Now to be fair, while I was never bullish enough at the lows, I never advised clients to stay in cash either. There is more than one way to skin a cat, and frankly, even at the lows I never did consider equities to possess greater return potential than corporate bonds, which were priced for a much worse economic outcome (and that remains the case today, though the gap has narrowed). There was more than one report I wrote on this file in my last few months at Merrill Lynch, and several thereafter at my new digs, though the portfolio managers at Gluskin Sheff were on top of this story long before I came on board and our clients have been served well by this income-oriented strategy, especially for the comparable risks involved.

In fact, looking at the U.S. data, investment-grade credit — not junk, but good quality credits — have actually moderately out-returned the equity market so far this year.
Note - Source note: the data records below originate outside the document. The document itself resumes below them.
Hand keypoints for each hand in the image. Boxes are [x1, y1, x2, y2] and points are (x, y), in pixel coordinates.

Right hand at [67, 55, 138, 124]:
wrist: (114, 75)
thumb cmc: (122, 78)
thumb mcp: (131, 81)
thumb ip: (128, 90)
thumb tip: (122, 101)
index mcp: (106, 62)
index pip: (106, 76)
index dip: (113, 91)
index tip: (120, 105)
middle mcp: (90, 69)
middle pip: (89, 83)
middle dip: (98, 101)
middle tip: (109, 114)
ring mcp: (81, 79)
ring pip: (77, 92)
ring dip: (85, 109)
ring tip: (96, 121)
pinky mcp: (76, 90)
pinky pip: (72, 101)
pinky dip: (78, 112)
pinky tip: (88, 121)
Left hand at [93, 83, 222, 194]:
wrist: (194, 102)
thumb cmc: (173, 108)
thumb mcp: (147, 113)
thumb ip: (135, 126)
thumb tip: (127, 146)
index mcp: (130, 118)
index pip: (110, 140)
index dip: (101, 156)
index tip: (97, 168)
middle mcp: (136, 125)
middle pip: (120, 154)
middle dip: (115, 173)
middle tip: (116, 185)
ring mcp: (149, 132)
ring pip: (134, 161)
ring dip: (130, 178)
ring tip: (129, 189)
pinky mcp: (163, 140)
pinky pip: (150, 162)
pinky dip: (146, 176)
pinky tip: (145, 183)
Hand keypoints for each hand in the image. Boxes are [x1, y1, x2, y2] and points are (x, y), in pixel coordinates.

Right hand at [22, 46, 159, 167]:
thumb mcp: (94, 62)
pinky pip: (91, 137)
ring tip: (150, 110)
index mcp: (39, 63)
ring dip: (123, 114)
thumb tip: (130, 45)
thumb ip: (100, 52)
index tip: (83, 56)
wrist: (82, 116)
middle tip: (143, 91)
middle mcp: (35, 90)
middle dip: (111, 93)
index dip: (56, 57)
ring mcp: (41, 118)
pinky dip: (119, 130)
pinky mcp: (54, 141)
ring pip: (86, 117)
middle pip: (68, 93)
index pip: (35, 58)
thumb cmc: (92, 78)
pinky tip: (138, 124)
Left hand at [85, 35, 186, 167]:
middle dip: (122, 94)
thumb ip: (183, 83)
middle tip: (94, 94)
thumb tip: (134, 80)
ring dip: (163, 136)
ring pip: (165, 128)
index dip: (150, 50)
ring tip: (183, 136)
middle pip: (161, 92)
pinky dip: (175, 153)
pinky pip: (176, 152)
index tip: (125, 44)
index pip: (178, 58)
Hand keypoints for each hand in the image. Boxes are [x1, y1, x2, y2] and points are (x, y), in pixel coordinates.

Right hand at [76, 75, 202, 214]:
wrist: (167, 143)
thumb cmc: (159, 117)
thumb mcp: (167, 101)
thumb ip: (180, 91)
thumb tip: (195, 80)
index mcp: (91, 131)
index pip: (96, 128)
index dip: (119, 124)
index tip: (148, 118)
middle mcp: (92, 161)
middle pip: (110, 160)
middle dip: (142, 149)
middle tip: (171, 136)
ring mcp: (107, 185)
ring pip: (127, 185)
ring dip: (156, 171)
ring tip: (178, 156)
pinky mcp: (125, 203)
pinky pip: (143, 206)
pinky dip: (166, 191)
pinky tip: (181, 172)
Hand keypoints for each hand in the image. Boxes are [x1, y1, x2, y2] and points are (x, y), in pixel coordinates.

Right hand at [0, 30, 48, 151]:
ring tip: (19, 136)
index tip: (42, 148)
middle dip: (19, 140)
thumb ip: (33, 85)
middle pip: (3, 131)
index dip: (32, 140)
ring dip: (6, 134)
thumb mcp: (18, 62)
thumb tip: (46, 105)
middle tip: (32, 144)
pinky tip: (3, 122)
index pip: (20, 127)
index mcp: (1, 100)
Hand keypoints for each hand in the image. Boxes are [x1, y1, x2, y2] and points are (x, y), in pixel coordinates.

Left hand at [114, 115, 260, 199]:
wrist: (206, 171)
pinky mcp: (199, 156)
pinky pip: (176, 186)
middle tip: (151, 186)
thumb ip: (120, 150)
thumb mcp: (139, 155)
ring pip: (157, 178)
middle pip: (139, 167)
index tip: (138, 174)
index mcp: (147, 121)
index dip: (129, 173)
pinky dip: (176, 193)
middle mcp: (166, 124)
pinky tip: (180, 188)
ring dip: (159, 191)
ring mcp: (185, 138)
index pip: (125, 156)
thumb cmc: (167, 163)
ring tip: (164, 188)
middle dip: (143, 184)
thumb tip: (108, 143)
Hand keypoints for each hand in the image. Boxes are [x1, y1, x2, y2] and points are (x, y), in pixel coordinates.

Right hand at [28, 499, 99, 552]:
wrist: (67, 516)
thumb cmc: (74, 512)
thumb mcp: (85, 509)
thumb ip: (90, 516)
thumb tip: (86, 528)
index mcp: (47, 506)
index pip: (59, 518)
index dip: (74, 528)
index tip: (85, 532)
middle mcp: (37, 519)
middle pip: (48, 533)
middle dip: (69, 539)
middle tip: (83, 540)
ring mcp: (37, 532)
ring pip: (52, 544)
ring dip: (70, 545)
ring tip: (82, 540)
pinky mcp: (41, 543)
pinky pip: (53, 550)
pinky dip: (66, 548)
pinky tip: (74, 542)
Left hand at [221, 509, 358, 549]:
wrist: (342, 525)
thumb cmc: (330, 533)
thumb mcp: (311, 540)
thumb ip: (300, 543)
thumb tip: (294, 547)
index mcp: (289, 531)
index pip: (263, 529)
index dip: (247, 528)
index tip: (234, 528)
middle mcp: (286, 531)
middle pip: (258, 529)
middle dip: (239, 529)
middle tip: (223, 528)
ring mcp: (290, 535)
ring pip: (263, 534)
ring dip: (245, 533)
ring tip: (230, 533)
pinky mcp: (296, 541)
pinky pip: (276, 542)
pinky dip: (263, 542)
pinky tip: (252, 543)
We doubt that is a factoid that you will hear on Fast Money!

And, I also published a series of positive commentaries on the outlook for commodities, and indeed, the CRB index, so far in 2009, is up more than 20% and the Goldman Sachs Commodity Index has rallied 30% — both outpacing the S&P 500.

So, I did miss the magnitude of the equity bull-run, but as Meatloaf said, “two out of three ain’t bad.”
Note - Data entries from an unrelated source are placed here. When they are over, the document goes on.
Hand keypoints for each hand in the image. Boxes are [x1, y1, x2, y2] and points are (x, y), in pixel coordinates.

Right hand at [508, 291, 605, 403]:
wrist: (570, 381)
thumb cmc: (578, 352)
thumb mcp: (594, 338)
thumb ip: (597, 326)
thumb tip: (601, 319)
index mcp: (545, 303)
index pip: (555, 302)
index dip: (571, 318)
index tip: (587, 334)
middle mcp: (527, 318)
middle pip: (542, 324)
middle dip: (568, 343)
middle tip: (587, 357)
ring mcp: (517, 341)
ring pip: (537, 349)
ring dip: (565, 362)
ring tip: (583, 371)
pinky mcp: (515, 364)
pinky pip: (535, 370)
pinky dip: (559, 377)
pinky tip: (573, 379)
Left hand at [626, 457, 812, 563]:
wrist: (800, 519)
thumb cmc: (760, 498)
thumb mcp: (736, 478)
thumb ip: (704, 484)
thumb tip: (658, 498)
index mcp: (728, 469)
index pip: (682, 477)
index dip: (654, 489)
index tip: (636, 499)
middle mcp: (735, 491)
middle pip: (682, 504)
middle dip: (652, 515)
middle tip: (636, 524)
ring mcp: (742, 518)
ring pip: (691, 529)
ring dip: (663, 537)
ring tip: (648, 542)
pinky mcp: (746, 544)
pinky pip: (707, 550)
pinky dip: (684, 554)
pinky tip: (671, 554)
We believe that commodities are in a secular bull market, and this is where Canadian outperformance relative to the United States comes into play — nearly 45% of the TSX composite index is in resources; almost triple the share in the U.S. Almost 60% of Canada’s exports are linked to the commodity sector, roughly double the U.S. exposure. This explains how it is that the Canadian equity market has managed to outperform the S&P 500 this year by a cool 2,000 basis points (in this sense, Canada is basically a low-beta way to play the emerging markets via commodity exposure).